Target Throwback Dodgers. Topps would gain one more collector trying to complete the set -- me -- if it made the Throwback cards the base set cards. Probably not enough to offset the costs, I'm guessing.

Jeff Hamilton is three letters away from being Josh Hamilton. There's your deep thought for the day.

Colbey sent three Hideo Nomo cards in hopes I didn't have them. Turns out I didn't have two, which you see here. The Victory card is a parallel because Victory had to make parallels for the legions of collectors who didn't buy cards from the set.

There were more cards, but I think I'll cut off the Cardboard Collections card show there. Much gratitude and salutations to you, Colbey.

The next group of cards are from Julie at FunnerHere (that's her Twitter ID). I received some Dodger Heritage needs from her, including this one of No. 5 starter Jon Garland, who I hope will remain intact this year. But I have a feeling someone else may work their way into the rotation. My hope is it's John Ely.

 Part of me wishes the Dodgers form a closer-by-committee set-up with Broxton and Hong-Chih Kuo. But I suppose those don't work out too much.

Ethier's being asked to be the team leader this season, according to what I've read and viewed. I just don't see it. I think the team leader thing is overrated, but Ethier just seems like too nice of a guy.

Ooooh, a shiny Heritage Billingsley who has a new contract extension.

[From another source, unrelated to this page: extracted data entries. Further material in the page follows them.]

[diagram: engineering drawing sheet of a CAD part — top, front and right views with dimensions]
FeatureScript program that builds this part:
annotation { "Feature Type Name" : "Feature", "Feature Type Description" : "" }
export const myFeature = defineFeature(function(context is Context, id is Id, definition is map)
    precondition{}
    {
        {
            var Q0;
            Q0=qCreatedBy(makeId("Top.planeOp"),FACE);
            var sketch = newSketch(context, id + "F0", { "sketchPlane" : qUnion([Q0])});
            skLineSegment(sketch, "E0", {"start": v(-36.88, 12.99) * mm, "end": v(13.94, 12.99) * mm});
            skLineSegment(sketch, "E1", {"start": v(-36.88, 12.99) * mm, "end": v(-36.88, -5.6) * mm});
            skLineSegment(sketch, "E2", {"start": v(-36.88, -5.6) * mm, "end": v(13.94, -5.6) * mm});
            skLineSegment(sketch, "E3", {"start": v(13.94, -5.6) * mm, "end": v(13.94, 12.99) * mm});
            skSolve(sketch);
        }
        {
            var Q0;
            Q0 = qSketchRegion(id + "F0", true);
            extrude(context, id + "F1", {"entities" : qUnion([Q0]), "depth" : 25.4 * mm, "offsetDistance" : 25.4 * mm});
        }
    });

Likey, likey. This extends my Heritage Chrome Billingsley streak to at least three straight years. Maybe four. I have to check.

Before leaving Julie, I have to show part of what she used for packing material:

Junk wax! Those are the backs of a couple 1989 Topps. In between those two cards was a 1986 Sammy Stewart, 1990 Bryan Clutterbuck and 1990 Fleer Eric Hetzel.

That's great. I think I need the Hetzel card, so I'll try to salvage that one.

Great stuff, Julie. Much obliged.

This item arrives from Scott Crawford on Cards. Scott is a serial poster. I go to read one of his posts and before I know it he's got two more up there as I'm reading the other one. I'm behind in a matter of minutes.

I happened to see this card and it dawned on me that there was a Dodger on there. I'm always forgetting about leader cards when I collect Dodgers. There are so many of them out there that I need. So, yes, many people consider this a Fergie Jenkins card or, especially, a Bob Gibson card. But I'm one of the weirdos who says it's a Bill Singer card.

Final card is the best one. An expertly trimmed Hostess card from 1976. Every Hostess card reminds me of sitting at my grandmother's kitchen table with the cool wall lamp that hung over the table. It had a red glass covering, so if you turned it on, the lamp glowed red. It was awesome.

Scott, you've done good if you can get a memory of grandma's kitchen out of me. Nice work.

Speaking of work, time to get to it. Fortunately, I'll be able to squeeze in some blog reading tonight. Don't tell the boss.